Hope I dont jinx myself, but mine has been great. One of the reasons that I only added exhaust...Hope it stays that way!:thumbsup:


----------



## r33 v-spec (May 24, 2002)

Mines at around stage1, or thats what you could call it. Running at around 1.05bar, Nismo exhaust with downpipes and sports cats, HKS oil cooler, ARC intercooler, Iridiums, Hard pipe kit, Nismo panel filter. I think thats about. Like psd has said, don't want to go mad, and this is fine as it is. IMO stage1 is the ideal and best setup for power and reliability. 

Had it for around 2 years now, and hasn't missed a beat. Only thing is recently the clutch has been slipping when driven hard. But then again this is wear and tear item, so it's to be expected. Plus usual maintenance, of oil changes, etc

So a standard car should cope well.


----------



## jamesbilluk (Aug 10, 2006)

cheers guys, is good to hear,


----------



## turboslippers (Nov 2, 2003)

Would agree with R33 V-spec. The R34 was bought 2 years ago and apart from the coil pack issue (resolved on thursday with some splitfires) it's been spot on.
Dads is maxxed standard turbo's (i.e everything realistically apart from cams that you could do before upgrading the turbo's). Touch wood...runs fine...still on the original standard clutch after 65k.
I don't he has any intention of doing anything further...and I agree...it's absolutely perfect as is. I wouldn't object if he slung some bigger turbo's on it before I buy it for a pittance but he's assured me there is **** all chance of this (both the turbo's and me getting it off him...)
I ran it from essex to wales on friday and despite having 19's and tein's set on the 'firmer' side it was still a very nice relaxing drive.
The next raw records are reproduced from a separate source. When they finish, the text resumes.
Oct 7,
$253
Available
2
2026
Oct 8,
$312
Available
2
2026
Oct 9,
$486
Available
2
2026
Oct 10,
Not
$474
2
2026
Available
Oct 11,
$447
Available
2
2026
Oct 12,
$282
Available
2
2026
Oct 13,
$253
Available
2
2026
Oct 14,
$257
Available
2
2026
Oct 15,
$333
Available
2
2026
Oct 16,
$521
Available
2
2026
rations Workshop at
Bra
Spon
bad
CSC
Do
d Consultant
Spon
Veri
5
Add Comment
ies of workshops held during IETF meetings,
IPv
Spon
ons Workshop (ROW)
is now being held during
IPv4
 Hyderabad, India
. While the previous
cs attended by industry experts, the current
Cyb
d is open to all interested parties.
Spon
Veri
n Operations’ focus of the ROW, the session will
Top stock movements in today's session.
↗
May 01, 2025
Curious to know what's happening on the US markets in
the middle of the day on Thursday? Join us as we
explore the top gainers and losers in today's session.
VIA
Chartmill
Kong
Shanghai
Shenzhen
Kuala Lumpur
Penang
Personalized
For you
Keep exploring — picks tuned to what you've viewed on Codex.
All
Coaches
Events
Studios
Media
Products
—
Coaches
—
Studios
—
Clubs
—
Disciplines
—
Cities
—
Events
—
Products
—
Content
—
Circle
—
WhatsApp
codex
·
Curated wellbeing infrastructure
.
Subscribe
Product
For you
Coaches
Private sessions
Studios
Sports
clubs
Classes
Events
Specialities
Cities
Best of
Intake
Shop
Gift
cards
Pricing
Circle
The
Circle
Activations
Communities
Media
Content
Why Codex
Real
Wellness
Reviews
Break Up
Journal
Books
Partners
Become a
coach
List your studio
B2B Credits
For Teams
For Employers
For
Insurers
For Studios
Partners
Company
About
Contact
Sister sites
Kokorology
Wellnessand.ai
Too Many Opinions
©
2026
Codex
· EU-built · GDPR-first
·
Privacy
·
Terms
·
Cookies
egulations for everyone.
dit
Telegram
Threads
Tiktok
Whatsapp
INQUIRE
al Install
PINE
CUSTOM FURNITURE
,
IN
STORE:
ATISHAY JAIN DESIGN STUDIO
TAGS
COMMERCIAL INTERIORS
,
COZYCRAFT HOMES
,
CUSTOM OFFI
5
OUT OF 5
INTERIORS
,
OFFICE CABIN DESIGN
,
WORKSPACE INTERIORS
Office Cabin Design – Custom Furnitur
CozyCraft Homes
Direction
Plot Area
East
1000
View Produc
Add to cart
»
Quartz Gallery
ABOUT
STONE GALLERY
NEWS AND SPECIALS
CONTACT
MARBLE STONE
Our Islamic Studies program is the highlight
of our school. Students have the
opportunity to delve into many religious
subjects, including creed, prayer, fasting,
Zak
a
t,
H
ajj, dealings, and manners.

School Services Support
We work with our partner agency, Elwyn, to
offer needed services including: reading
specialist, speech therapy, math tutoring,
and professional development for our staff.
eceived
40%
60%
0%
I was even getting reasonable fuel economy but then I overtook a transit van on a country road nears dad's and that finished the tank off....


----------



## Rostampoor (Nov 20, 2006)

Well it wasnt that long ago since i bought my R34 GTR, but so far so good. The car is currently stock, and i am hoping to get around 500-550hp when the summer starts. Modify some parts here and there you know.  The goal is to have a reliable every day fast car. Something you dont need to fix every day.


----------



## jamesbilluk (Aug 10, 2006)

all good, cheers guys. looking forward to testing the car tomorow


----------